Ailsa is most known for her development, along with Alison Doig, of what later came to be called the branch-and-bound method for optimization problems with integer variables. Their work was published in Econometrica in 1960. This work was initially carried out at the London School of Economics under the sponsorship of British Petroleum, with the aim of enhancing existing linear programming models for refinery operations. Ailsa and Alison did not have access to a computer at the time, but they developed an algorithm that could be converted to Fortran by British Petroleum Staff. The method is now the most prevalent solution method for NP-hard optimization problems.

Land also worked with Helen Makower and George Morton in the late 1950s on a number of integer programming problems. This included her early investigations of the travelling salesman problem, beginning with a 1955 paper with Morton, and continuing with a 1979 research report on 100 city travelling salesman problems. In addition, Land advanced OR methodology through the publication of notable work on shortest path algorithms, quadratic programming, bicriteria decision problems, and statistical data fitting. Following her retirement from the LSE in 1987, she continued several research projects, resulting in contributions to data envelopment analysis, the quadratic assignment problem, and combinatorial auctions.

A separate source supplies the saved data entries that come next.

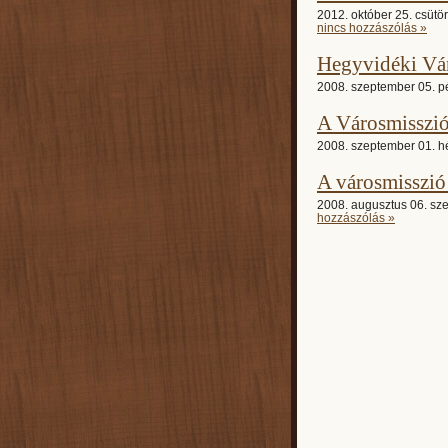
2012. október 25. csütör
nincs hozzászólás »
Hegyvidéki Vá
2008. szeptember 05. pé
A Városmisszió
2008. szeptember 01. hé
A városmisszió
2008. augusztus 06. sze
hozzászólás »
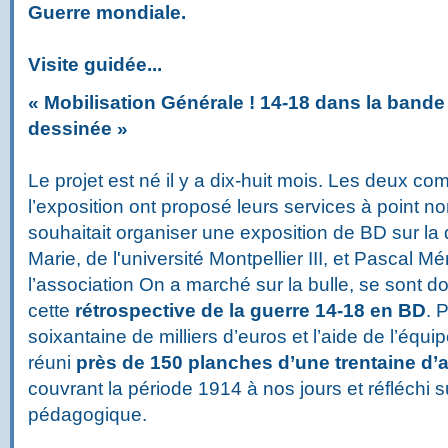
Guerre mondiale.
Visite guidée...
«
Mobilisation Générale ! 14-18 dans la bande
dessinée
»
Le projet est né il y a dix-huit mois. Les deux c
l’exposition ont proposé leurs services à point no
souhaitait organiser une exposition de BD sur la 
Marie, de l'université Montpellier III, et Pascal Mé
l’association On a marché sur la bulle, se sont 
cette
rétrospective de la guerre 14-18 en BD
. 
soixantaine de milliers d’euros et l’aide de l’équipe 
réuni
près de 150 planches d’une trentaine d
couvrant la période 1914 à nos jours et réfléchi
pédagogique.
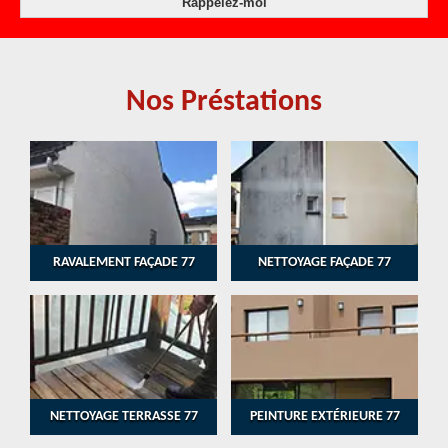
Nos Préstations
RAVALEMENT FAÇADE 77
NETTOYAGE FAÇADE 77
NETTOYAGE TERRASSE 77
PEINTURE EXTÉRIEURE 77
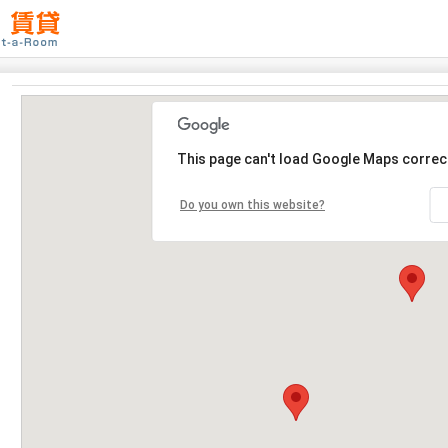
This page can't load Google Maps correct
Do you own this website?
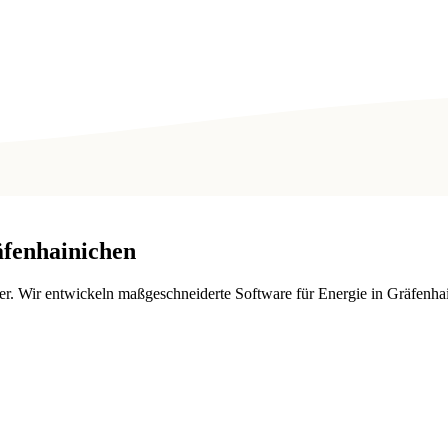
fenhainichen
. Wir entwickeln maßgeschneiderte Software für Energie in Gräfenhai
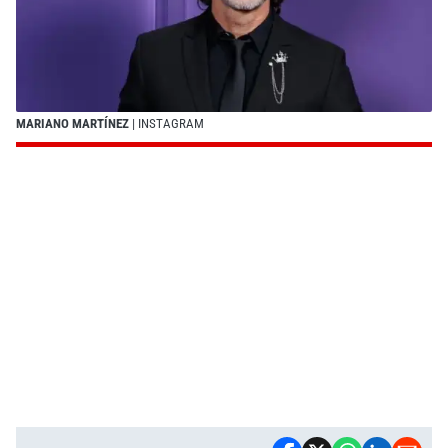
MARIANO MARTÍNEZ
| INSTAGRAM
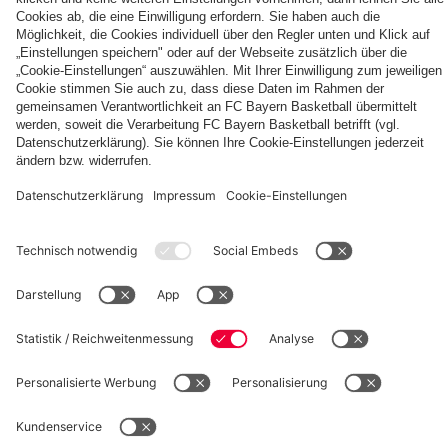
Die
Tageskarten
Unser
FCBB-
für
Home
Fan-
Heimspiele
Jersey
App
2026/27
PARTNER
©
FC Bayern München Basketball GmbH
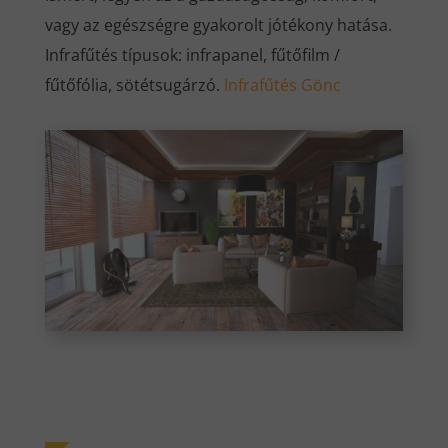
vagy az egészségre gyakorolt jótékony hatása.
Infrafűtés típusok: infrapanel, fűtőfilm /
fűtőfólia, sötétsugárzó.
Infrafűtés Gönc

In addition to her methodological work, Ailsa worked on the development of computational tools. In 1973, Ailsa published her book Fortran Codes for Mathematical Programming: Linear, Quadratic and Discrete, written jointly with Susan Powell. This provided detailed documentation for computer implementations of optimization techniques as well as the underlying mathematical background and a suite of test problems. A subsequent 1979 publication, also with Susan Powell, offered guidance to consumers of mixed-integer programming and combinatorial programming. Her computer codes for data envelopment analysis and for the travelling salesman problem were all made freely available to the optimization community.

== Teaching ==
During Land's teaching career at the LSE, she helped to establish a two-year diploma in OR at the LSE for students from the British Iron and Steel Association. Later she instituted a mathematical programming course at the undergraduate level as well as an advanced graduate course for the MSc program.

Land mentored both master's level and PhD students, several of whom have achieved international distinction.

== Awards and honours ==
Land was awarded the Harold Larnder prize by the Canadian Operational Research Society in 1994 for achieving international distinction in operational research.

A student award at the London School of Economics, the Ailsa Land Prize, is given annually in her honour.

Land was posthumously awarded the EURO Gold Medal, the highest distinction within OR in Europe, at the EURO Conference in 2021. She was inducted into the Hall of Fame of the International Federation of Operational Research Societies in 2023.

== Personal life ==
She met her future husband Frank Land, in her graduating class. He had come to Britain with his parents and twin brother in 1939 as refugees from Nazi Germany and was one of the computing pioneers who developed the Leo computer for J Lyons & Co, and later is a professor at LSE. They married in 1953 and had three children, Frances, Richard and Margi during her PhD studies.

Following her retirement from teaching and administration in 1987, Land continued to work on research projects, stating ‘Now I'm retired I can do some research!”, until she and her husband moved to Devon in 2000, where she became a clerk to the parish meeting in Harford, near Ivybridge, between trips abroad, moving to Totnes in 2015.

Ailsa Land died on 16 May 2021 at the age of 93.